» Extracted data
▼

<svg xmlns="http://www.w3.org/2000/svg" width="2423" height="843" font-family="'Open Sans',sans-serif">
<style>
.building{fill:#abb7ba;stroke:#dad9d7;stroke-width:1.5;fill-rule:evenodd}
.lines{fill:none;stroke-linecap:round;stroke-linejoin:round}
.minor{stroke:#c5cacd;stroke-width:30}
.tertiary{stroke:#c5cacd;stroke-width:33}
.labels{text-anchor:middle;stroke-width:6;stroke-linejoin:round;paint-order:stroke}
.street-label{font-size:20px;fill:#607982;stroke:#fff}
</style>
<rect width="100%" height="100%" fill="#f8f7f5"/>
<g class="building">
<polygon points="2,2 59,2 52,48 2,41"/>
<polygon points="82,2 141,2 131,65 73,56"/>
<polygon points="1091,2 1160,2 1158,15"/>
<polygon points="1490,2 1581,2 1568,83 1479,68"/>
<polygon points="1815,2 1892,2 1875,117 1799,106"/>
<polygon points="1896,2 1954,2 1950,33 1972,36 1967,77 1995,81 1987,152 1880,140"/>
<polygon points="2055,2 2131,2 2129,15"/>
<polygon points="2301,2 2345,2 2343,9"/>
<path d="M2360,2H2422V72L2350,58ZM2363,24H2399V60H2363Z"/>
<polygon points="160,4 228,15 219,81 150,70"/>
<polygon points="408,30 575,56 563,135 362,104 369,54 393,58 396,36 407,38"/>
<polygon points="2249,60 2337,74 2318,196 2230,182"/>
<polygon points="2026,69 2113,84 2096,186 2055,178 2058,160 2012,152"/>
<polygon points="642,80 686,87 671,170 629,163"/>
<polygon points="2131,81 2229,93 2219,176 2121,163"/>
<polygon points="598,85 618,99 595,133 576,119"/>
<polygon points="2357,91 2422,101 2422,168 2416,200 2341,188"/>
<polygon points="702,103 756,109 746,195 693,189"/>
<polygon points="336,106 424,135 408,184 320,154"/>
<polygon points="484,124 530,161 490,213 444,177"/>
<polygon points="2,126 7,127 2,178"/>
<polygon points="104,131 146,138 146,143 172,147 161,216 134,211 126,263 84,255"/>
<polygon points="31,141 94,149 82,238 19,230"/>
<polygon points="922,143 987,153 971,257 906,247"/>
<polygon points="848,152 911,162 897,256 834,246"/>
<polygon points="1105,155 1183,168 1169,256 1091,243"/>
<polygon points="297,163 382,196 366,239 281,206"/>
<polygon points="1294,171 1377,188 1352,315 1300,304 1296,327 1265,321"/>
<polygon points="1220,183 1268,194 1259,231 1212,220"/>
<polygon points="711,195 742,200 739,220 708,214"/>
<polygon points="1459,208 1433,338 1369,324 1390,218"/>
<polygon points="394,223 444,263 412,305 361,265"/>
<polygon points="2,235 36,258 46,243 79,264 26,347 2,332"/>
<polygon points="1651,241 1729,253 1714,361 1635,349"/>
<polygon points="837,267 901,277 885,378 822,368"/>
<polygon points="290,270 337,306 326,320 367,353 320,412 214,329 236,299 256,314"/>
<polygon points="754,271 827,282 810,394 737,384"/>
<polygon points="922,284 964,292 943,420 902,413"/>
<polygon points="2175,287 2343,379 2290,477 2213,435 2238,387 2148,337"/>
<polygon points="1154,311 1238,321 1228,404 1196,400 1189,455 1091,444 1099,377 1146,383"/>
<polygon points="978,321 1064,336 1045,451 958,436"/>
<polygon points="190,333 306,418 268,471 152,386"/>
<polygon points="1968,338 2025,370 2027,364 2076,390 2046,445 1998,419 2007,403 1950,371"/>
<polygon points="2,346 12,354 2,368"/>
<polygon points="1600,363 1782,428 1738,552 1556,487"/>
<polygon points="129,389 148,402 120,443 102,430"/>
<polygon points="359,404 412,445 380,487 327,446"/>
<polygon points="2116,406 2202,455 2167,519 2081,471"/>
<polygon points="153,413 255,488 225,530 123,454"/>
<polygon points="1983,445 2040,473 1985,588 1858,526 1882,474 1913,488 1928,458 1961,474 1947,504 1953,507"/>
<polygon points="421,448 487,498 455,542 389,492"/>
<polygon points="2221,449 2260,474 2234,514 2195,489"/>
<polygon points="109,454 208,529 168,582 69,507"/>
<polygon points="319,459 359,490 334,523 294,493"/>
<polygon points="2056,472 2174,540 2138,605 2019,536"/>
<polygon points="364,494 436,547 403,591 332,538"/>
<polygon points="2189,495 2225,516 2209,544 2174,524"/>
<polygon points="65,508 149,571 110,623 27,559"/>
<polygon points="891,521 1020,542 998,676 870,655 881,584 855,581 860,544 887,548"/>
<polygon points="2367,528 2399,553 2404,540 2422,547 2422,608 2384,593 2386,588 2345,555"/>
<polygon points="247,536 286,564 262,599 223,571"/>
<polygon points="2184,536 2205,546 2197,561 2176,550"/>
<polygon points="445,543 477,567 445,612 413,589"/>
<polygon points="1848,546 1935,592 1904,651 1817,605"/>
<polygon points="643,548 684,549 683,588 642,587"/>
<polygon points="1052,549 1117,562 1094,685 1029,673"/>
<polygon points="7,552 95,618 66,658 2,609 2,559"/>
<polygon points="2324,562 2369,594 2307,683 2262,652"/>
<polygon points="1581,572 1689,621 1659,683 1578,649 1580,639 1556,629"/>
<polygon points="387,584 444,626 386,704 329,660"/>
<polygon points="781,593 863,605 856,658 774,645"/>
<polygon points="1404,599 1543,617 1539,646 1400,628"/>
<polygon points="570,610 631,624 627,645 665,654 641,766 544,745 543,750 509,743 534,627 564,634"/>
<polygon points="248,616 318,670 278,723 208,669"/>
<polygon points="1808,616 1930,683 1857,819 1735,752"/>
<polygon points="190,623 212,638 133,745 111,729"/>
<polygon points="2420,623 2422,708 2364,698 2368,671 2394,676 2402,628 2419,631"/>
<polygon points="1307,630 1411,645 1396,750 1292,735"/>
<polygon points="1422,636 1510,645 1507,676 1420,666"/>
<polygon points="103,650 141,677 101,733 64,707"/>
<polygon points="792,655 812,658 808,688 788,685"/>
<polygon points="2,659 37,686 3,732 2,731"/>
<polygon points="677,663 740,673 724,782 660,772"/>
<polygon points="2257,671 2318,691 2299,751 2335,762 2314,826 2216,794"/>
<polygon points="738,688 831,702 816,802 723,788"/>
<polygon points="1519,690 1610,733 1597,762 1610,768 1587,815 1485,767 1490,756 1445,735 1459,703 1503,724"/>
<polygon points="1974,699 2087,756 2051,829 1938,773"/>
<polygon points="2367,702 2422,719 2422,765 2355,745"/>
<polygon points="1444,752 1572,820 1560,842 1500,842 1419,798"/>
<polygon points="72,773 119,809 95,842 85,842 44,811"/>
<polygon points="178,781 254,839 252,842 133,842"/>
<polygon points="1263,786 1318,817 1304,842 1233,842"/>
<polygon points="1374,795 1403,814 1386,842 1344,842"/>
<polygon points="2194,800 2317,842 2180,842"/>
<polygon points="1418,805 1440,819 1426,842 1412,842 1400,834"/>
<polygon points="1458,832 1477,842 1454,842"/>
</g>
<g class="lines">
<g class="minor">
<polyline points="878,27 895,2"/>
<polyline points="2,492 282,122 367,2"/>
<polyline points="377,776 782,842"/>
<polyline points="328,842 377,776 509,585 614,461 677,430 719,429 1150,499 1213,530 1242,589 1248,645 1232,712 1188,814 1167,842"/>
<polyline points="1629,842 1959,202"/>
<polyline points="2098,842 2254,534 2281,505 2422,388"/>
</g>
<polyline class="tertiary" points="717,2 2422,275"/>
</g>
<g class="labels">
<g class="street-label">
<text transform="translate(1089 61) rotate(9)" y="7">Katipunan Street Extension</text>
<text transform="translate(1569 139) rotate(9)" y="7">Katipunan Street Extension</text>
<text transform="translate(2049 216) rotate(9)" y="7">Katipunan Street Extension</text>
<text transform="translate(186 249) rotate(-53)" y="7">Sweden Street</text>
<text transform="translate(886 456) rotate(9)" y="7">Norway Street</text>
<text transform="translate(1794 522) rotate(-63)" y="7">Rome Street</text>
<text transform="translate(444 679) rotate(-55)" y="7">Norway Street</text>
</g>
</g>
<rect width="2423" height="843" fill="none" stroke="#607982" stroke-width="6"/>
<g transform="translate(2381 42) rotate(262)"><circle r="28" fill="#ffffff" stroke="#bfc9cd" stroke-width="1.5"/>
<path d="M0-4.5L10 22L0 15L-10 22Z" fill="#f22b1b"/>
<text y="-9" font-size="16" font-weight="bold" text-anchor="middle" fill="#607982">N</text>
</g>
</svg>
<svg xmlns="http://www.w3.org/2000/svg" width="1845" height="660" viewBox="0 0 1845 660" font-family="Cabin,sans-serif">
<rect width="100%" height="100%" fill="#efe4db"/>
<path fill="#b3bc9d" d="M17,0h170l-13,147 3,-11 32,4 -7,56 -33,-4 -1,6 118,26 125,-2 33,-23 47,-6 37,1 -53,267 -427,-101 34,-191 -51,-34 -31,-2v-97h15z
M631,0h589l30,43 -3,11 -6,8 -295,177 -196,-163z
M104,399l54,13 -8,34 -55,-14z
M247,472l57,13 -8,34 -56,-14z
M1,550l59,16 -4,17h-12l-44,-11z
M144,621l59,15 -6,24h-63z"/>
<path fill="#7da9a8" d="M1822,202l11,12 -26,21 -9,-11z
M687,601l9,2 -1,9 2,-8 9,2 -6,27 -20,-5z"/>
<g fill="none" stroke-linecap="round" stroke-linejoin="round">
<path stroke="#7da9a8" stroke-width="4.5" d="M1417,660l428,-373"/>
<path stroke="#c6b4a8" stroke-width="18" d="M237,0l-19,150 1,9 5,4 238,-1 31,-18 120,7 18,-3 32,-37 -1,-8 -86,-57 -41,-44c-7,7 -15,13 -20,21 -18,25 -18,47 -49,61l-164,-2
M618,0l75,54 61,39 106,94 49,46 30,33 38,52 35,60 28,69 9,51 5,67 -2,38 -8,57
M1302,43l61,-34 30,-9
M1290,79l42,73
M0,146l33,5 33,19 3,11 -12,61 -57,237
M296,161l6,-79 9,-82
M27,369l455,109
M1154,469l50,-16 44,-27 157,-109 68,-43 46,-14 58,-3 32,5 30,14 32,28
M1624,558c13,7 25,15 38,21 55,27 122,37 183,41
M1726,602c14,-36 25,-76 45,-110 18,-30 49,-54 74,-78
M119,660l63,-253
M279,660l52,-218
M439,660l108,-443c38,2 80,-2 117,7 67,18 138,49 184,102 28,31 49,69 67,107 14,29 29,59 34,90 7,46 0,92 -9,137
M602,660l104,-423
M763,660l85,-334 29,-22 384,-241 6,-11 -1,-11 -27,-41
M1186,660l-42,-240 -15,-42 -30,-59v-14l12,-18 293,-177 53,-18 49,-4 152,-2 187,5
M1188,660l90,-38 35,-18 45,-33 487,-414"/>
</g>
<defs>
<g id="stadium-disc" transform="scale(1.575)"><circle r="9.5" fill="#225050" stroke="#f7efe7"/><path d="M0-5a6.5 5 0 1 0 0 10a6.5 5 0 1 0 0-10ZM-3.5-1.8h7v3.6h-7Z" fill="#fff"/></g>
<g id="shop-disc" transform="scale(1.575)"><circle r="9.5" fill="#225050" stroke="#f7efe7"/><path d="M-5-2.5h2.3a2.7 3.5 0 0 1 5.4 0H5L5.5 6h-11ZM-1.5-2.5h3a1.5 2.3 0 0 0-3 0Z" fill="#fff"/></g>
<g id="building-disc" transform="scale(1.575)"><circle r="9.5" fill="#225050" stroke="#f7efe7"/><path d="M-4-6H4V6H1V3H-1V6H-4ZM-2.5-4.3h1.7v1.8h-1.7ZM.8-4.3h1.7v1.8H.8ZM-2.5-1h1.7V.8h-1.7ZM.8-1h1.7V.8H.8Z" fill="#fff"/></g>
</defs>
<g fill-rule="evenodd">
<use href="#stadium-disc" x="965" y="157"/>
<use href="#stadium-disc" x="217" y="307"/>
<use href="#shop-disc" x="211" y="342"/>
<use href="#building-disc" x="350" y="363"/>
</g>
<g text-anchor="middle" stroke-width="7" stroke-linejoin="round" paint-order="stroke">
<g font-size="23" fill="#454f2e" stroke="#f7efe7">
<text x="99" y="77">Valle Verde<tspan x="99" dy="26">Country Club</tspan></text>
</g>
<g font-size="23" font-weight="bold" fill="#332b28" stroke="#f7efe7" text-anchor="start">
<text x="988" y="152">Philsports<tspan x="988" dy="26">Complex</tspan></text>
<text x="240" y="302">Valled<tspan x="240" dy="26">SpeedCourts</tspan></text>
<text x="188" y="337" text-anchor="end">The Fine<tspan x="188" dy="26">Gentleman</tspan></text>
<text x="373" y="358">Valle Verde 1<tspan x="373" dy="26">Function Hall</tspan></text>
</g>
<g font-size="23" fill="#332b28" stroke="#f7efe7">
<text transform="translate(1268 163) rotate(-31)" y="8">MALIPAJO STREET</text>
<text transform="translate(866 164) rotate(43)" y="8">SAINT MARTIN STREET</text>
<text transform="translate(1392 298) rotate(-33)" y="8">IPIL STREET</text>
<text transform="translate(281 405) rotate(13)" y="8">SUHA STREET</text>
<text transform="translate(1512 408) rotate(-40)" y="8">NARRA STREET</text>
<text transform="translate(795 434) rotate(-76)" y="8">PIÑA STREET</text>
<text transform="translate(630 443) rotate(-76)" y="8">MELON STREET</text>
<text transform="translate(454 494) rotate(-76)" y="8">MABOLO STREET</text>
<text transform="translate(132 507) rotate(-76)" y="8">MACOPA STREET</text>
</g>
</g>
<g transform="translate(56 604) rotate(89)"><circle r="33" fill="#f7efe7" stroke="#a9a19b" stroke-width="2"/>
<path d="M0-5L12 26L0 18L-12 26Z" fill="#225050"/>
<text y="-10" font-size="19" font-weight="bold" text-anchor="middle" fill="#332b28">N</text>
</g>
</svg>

▲

» Task
As you read the records above, find each line that contains "evenodd" and copy it.

» Answer for this exercise
.building{fill:#abb7ba;stroke:#dad9d7;stroke-width:1.5;fill-rule:evenodd}
<g fill-rule="evenodd">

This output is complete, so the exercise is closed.